TRY IT
For every entry below, give an exact repeat and leave out the pictures.

RECORDS
◇ ◇ ◇ ◇ ◇ ◇ ◇

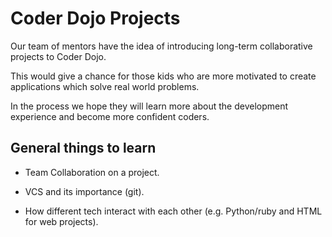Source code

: # Coder Dojo Projects

Our team of mentors have the idea of introducing long-term collaborative projects to Coder Dojo.

This would give a chance for those kids who are more motivated to create applications which solve real world problems.

In the process we hope they will learn more about the development experience and become more confident coders.

## General things to learn

* Team Collaboration on a project.

* VCS and its importance (git).

* How different tech interact with each other (e.g. Python/ruby and HTML for web projects).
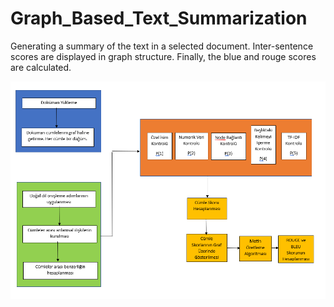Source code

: # Graph_Based_Text_Summarization
Generating a summary of the text in a selected document. Inter-sentence scores are displayed in graph structure. Finally, the blue and rouge scores are calculated.

![](akis_semasi.png)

◇ ◇ ◇ ◇ ◇ ◇ ◇

EXERCISE RESULT
Source code

: # Coder Dojo Projects

Our team of mentors have the idea of introducing long-term collaborative projects to Coder Dojo.

This would give a chance for those kids who are more motivated to create applications which solve real world problems.

In the process we hope they will learn more about the development experience and become more confident coders.

## General things to learn

* Team Collaboration on a project.

* VCS and its importance (git).

* How different tech interact with each other (e.g. Python/ruby and HTML for web projects).
Source code

: # Graph_Based_Text_Summarization
Generating a summary of the text in a selected document. Inter-sentence scores are displayed in graph structure. Finally, the blue and rouge scores are calculated.

![](akis_semasi.png)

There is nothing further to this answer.